I try to remember to bring wine and chocolate to people who invite me to dinner, but sometimes I forget. I’m trying to get used to the system of “inviting” people for drinks or coffee. But I always say thank you, and I never forget to pay forward favors.
Take the lesson of the strangers who helped Ondra and I in Romania when we had no idea how to buy a tram ticket. We just stood by the machine confused and speaking English, and three non-English speakers came and showed us without us asking. I think they even may have paid for it. They did a nice thing and they didn’t have to. That’s the best kind of good deed- we can do it every day, and especially when we are trying to show ourselves of worthy of acceptance into a new culture. Someone’s having a bad day? Buy them a chocolate bar for no reason to show them you like them. Again: simple.
3.5. Accept help.
Someone wants to help you find accommodation or a language teacher? Someone wants to help you brave the foreign police? (Oh, the experiences I’ve had there. P.S. If you move to Czech Republic and have to go to the foreign police, have any document you’ve ever gotten in your life that proves you are who you say you are. And have 500 copies of all documents.) Someone wants to show you the best mulled wine at the Christmas market? Say yes, thank you.
4. Look, listen, observe everything. Always know a few words in the language of anywhere you travel. It will always make people warm to you and open up to you more easily.
When I got to Czech Republic, I knew the words for “week” and “month” as well as how to count to ten. But I listened to everyone, tried to read all the signs I saw, and two and a half years later, I can communicate reasonably well never having had a formal teacher. However you best learn languages, do it. You learn so much more through the eyes of the culture – and think of all the people you couldn’t talk to and learn from if you didn’t!

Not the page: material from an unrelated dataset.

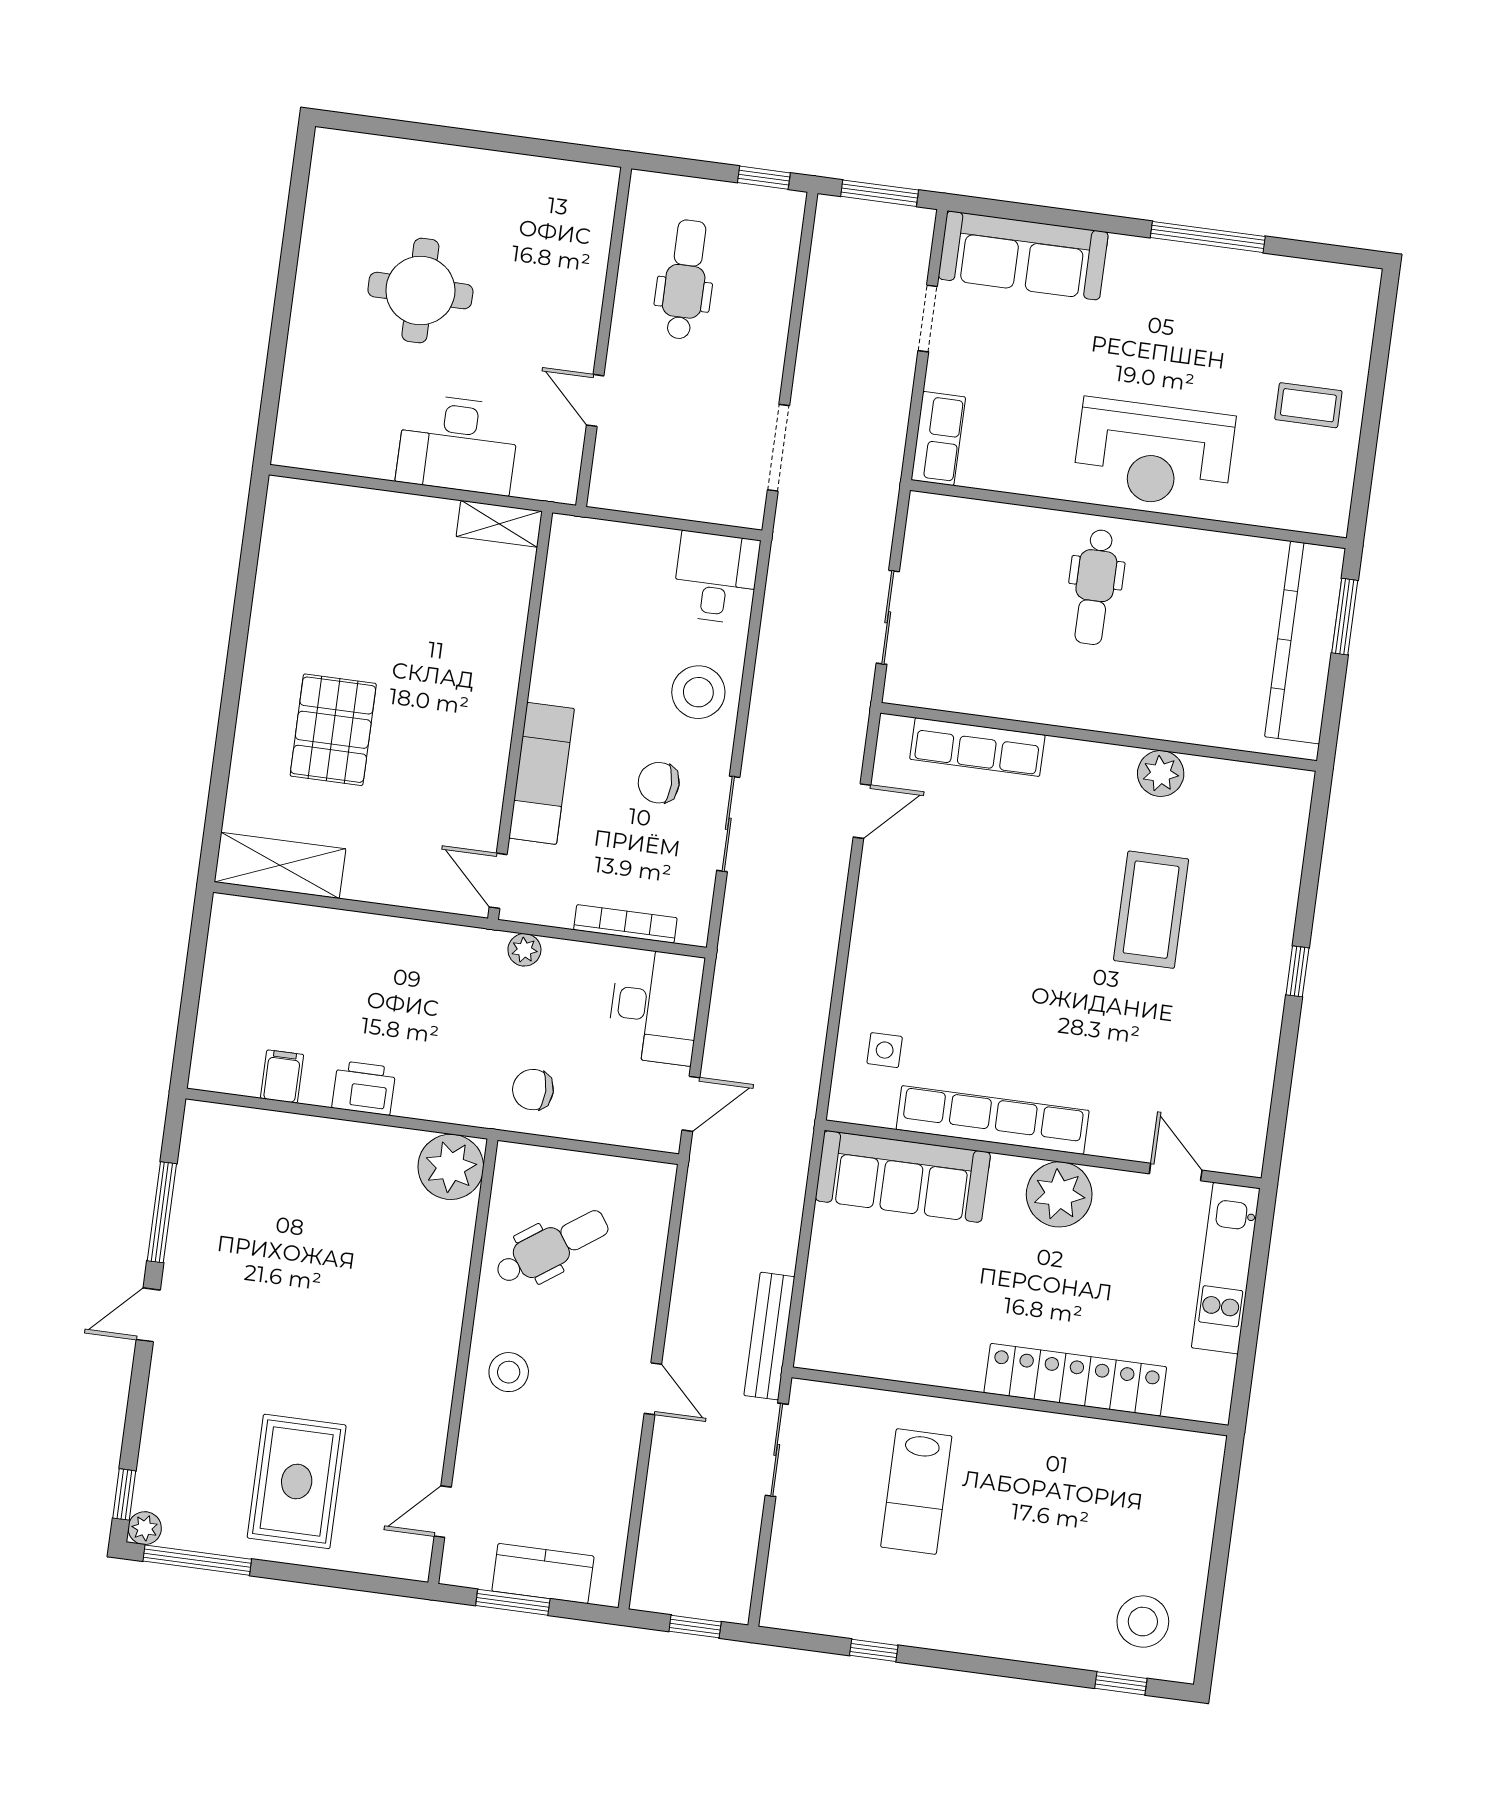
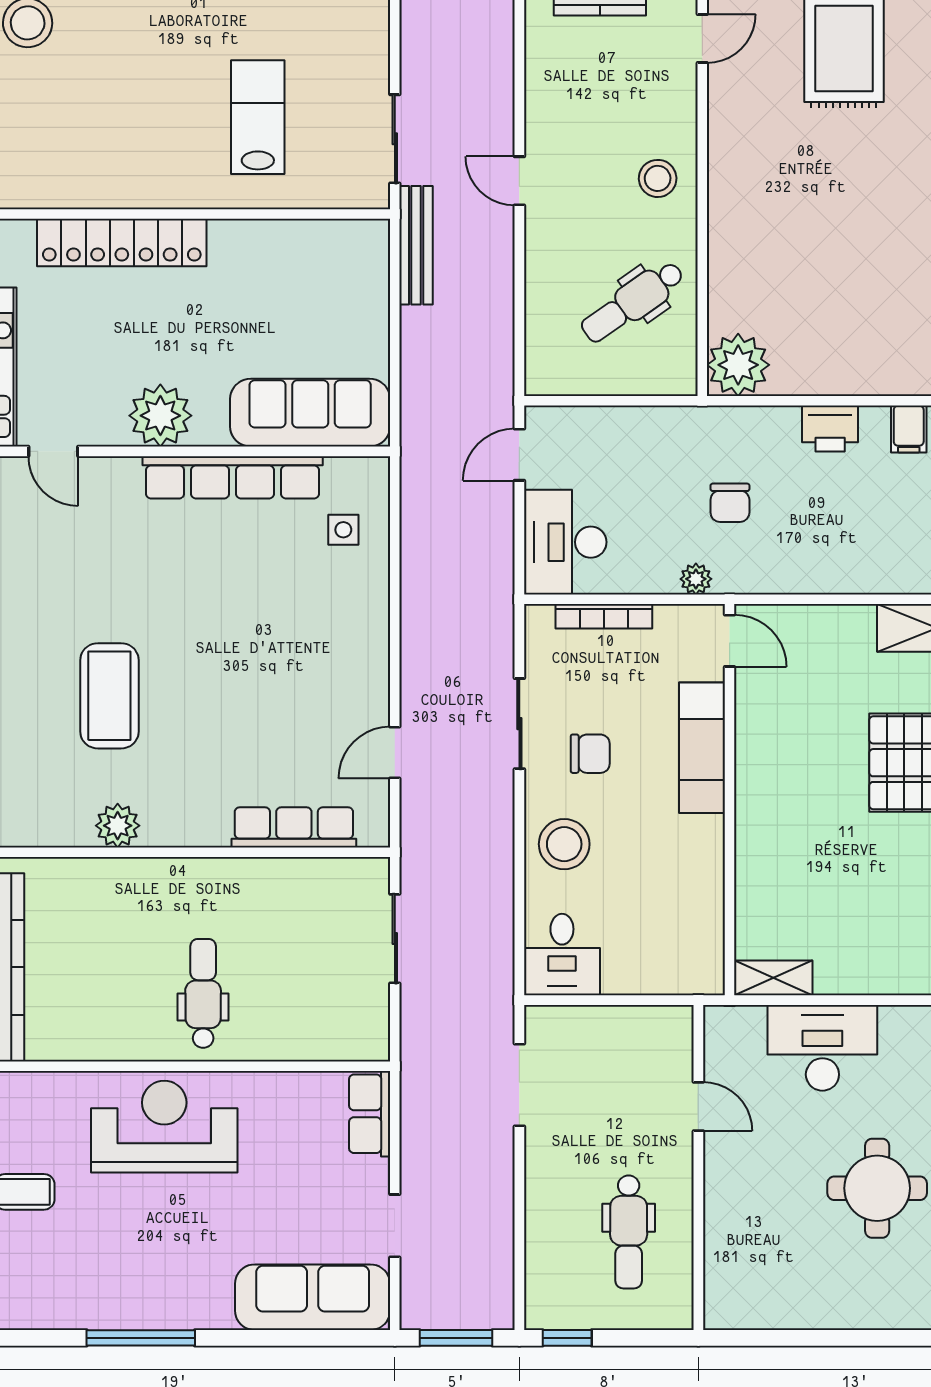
chair: (533, 1090) -> (730, 503), moved, turned 90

5. Whenever possible, take the bus. (And when not the bus, the train, instead of flying.)
You often see more of the countries you are traveling to, or through, and you can stare dreamily out the window. Being the cheapest option also doesn’t hurt.
I used to love flying, but now it’s just a hassle. Even thinking about going to the airport stresses me out. When I first landed in Romania, I was so excited to learn about the land of my great-grandfather. A little too excited – I tried to run under the dividers in the passport control line. There was no one in front of me! But my first experience with my fellow Romanians was to be yelled at by the airport staff and told to go to the back of the line. Well. That was one of the only sour experiences in an amazing week and a half trip – when Ondra and I took the bus everywhere else.
The last unofficial tip is: allow yourself to feel scared sometimes. Cry out your homesickness and your feelings of how strange and inconvenient everything is. I was scared. But it got better. Allow yourself to doubt your decision. Then remember all the great things about where you live. You are growing into yourself all the time.